**REQUEST:** Could the data below be printed out exactly, with the pictures left out?

**RECORD EXTRACTS:**

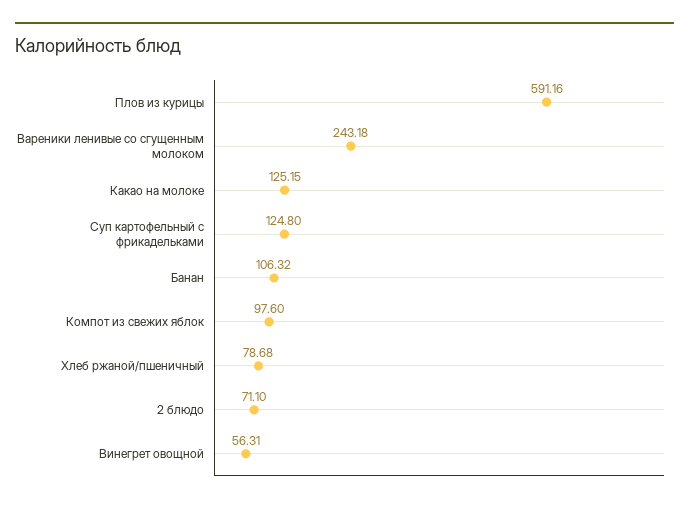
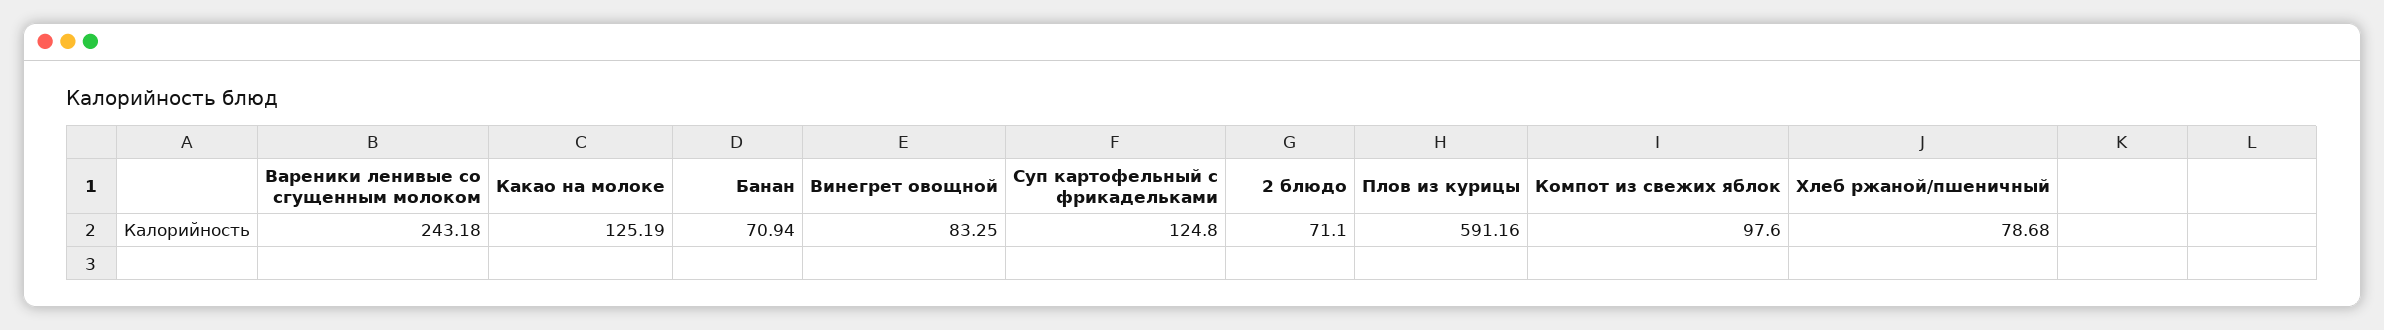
  {
    "Плов из курицы": 591.16,
    "Вареники ленивые со сгущенным молоком": 243.18,
-   "Какао на молоке": 125.15,
+   "Какао на молоке": 125.19,
    "Суп картофельный с фрикадельками": 124.8,
-   "Банан": 106.32,
+   "Банан": 70.94,
    "Компот из свежих яблок": 97.6,
    "Хлеб ржаной/пшеничный": 78.68,
    "2 блюдо": 71.1,
-   "Винегрет овощной": 56.31
+   "Винегрет овощной": 83.25
  }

**ANSWER SECTION:**
  {
    "Плов из курицы": 591.16,
    "Вареники ленивые со сгущенным молоком": 243.18,
-   "Какао на молоке": 125.15,
+   "Какао на молоке": 125.19,
    "Суп картофельный с фрикадельками": 124.8,
-   "Банан": 106.32,
+   "Банан": 70.94,
    "Компот из свежих яблок": 97.6,
    "Хлеб ржаной/пшеничный": 78.68,
    "2 блюдо": 71.1,
-   "Винегрет овощной": 56.31
+   "Винегрет овощной": 83.25
  }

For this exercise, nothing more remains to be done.